[Rendered images with source text]
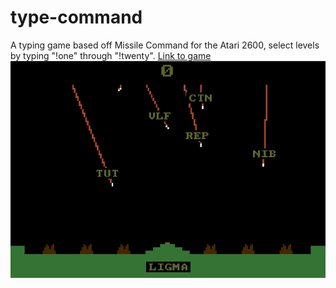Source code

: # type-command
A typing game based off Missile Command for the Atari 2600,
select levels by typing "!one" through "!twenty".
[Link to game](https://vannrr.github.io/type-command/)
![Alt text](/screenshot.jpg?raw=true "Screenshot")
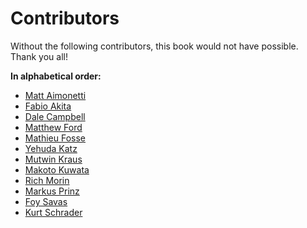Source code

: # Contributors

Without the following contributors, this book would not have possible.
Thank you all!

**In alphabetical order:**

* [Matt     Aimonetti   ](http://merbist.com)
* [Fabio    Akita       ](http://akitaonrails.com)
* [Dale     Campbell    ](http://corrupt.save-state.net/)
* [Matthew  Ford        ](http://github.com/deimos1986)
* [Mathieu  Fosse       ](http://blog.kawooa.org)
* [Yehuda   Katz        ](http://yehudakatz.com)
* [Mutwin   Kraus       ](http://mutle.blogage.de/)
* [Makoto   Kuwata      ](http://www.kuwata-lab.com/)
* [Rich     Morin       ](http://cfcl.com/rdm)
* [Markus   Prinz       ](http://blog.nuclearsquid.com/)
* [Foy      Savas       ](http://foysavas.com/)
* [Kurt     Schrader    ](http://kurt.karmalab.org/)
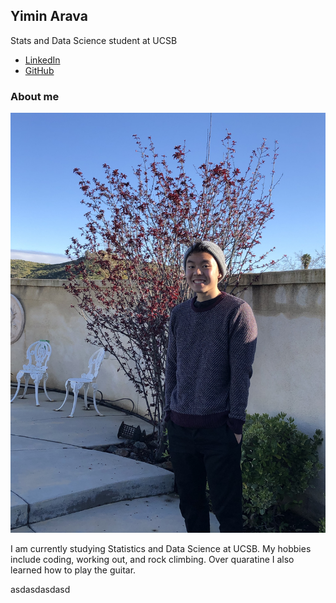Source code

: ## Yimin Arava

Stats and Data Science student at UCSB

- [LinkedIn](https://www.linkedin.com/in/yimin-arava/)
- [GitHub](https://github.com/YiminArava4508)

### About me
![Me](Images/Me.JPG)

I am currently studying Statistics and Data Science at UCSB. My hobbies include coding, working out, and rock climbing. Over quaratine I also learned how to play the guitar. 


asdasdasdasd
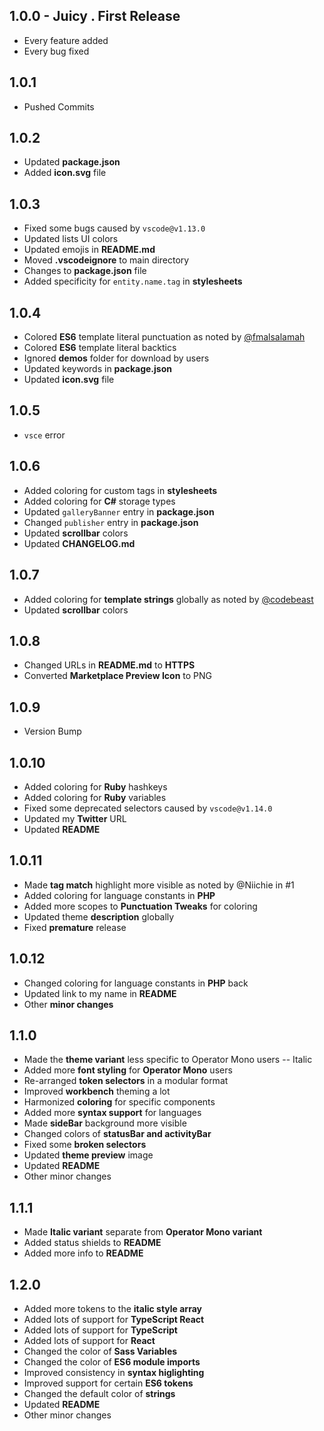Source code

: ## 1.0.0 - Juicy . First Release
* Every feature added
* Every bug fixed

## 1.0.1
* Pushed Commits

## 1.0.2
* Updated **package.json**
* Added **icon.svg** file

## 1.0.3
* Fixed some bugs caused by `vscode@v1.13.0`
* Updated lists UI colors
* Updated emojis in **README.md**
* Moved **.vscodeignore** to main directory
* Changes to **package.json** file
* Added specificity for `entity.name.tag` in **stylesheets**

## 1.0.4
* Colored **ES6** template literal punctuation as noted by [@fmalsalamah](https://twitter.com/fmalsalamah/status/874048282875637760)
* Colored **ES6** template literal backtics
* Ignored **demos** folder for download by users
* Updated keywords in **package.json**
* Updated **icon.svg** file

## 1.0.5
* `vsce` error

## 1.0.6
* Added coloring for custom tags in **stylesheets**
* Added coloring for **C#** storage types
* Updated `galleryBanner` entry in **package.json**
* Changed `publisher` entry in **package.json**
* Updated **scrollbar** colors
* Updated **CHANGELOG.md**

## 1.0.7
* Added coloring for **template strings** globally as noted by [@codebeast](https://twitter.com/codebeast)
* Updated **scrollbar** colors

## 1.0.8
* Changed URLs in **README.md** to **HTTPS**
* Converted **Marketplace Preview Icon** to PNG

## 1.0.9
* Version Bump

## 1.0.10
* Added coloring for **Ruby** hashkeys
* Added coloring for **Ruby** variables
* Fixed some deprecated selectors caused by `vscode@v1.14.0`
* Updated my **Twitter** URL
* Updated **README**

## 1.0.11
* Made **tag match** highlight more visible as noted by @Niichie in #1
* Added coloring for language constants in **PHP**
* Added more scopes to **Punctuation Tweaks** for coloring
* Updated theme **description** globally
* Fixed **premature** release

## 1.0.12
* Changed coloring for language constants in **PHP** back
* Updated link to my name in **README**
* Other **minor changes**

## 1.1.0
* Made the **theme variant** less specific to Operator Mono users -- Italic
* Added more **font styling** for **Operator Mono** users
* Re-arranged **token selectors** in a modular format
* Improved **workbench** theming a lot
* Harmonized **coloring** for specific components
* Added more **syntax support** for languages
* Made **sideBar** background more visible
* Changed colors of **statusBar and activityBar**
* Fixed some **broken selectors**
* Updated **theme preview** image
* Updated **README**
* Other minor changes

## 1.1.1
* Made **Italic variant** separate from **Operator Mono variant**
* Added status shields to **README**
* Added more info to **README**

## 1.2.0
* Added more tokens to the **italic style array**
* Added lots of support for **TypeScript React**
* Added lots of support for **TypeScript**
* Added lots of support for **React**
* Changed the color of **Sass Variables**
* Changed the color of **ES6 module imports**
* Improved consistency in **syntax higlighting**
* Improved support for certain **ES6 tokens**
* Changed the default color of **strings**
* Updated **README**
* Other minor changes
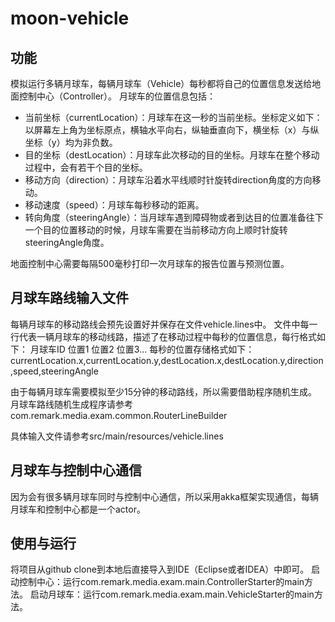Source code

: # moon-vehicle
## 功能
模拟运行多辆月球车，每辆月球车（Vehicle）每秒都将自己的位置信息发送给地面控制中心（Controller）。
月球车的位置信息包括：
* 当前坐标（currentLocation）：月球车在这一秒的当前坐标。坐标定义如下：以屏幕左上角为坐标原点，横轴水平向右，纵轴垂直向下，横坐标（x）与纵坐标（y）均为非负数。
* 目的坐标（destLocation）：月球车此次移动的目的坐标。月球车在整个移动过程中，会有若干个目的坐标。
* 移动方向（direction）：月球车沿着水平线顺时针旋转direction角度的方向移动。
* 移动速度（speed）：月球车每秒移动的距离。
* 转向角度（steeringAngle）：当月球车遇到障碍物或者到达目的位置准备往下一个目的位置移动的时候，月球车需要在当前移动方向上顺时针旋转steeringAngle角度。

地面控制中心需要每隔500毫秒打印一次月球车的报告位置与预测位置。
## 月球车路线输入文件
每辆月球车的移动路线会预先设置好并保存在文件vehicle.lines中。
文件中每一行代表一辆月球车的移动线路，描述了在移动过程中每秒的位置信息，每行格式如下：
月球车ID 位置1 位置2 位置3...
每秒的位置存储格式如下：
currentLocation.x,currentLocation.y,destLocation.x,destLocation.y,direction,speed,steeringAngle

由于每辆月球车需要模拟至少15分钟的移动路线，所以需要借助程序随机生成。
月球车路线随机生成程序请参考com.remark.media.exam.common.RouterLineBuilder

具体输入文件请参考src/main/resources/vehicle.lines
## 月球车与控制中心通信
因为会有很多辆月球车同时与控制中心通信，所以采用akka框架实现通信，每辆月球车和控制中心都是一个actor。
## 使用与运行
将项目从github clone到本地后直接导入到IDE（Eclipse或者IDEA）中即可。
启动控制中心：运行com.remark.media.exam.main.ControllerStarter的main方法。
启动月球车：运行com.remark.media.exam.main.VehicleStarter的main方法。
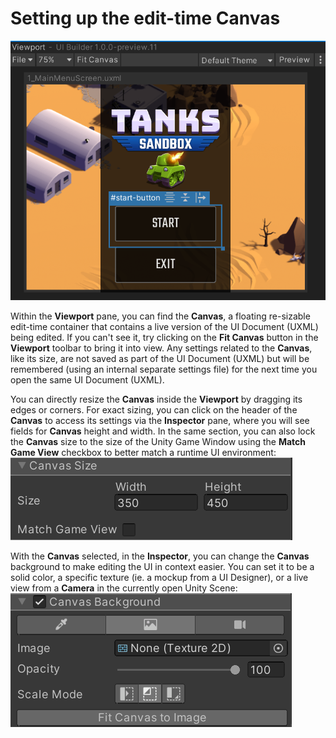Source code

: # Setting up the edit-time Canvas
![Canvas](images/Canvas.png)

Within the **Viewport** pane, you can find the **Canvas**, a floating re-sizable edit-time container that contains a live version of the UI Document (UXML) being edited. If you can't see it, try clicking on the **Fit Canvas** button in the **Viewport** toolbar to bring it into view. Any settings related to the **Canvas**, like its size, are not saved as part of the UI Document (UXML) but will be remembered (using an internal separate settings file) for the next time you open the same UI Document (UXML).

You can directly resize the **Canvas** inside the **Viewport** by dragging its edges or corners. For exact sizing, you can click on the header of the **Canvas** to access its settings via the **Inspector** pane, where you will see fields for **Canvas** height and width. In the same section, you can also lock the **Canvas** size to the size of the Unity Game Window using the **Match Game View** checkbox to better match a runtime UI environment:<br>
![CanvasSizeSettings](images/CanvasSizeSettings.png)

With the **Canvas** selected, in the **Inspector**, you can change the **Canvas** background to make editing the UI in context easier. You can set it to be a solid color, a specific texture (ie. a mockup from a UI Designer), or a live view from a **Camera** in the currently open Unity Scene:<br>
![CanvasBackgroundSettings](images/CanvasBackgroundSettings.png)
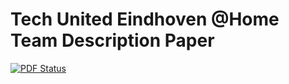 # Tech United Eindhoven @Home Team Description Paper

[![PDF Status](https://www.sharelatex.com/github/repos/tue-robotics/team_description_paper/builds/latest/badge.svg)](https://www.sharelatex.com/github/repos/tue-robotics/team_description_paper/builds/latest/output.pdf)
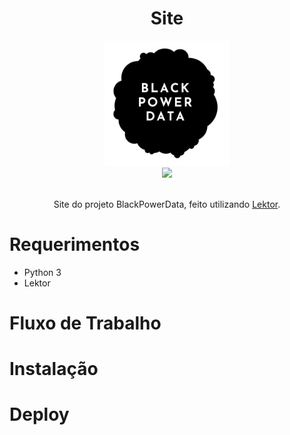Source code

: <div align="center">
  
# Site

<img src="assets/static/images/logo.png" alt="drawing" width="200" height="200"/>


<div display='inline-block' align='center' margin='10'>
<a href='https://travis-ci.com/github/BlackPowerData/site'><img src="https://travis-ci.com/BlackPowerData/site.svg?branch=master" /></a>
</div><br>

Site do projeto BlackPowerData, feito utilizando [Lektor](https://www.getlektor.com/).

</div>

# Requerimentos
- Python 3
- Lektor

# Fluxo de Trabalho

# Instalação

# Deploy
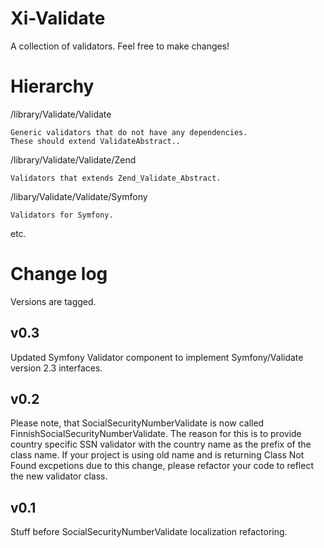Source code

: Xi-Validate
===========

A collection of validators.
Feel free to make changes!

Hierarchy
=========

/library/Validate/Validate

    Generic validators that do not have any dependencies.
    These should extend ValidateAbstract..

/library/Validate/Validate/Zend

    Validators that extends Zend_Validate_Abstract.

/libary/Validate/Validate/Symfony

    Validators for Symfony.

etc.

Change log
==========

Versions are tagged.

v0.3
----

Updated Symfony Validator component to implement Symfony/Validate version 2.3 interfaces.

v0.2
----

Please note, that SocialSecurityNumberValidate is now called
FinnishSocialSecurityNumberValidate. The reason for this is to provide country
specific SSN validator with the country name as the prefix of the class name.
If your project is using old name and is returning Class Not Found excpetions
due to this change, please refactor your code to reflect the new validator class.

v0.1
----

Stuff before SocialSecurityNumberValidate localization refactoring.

**JOB**: The answer must consist of every line from the entries above that contains the string "steeringAngle".

**WRITTEN ANSWER**:
* 转向角度（steeringAngle）：当月球车遇到障碍物或者到达目的位置准备往下一个目的位置移动的时候，月球车需要在当前移动方向上顺时针旋转steeringAngle角度。
currentLocation.x,currentLocation.y,destLocation.x,destLocation.y,direction,speed,steeringAngle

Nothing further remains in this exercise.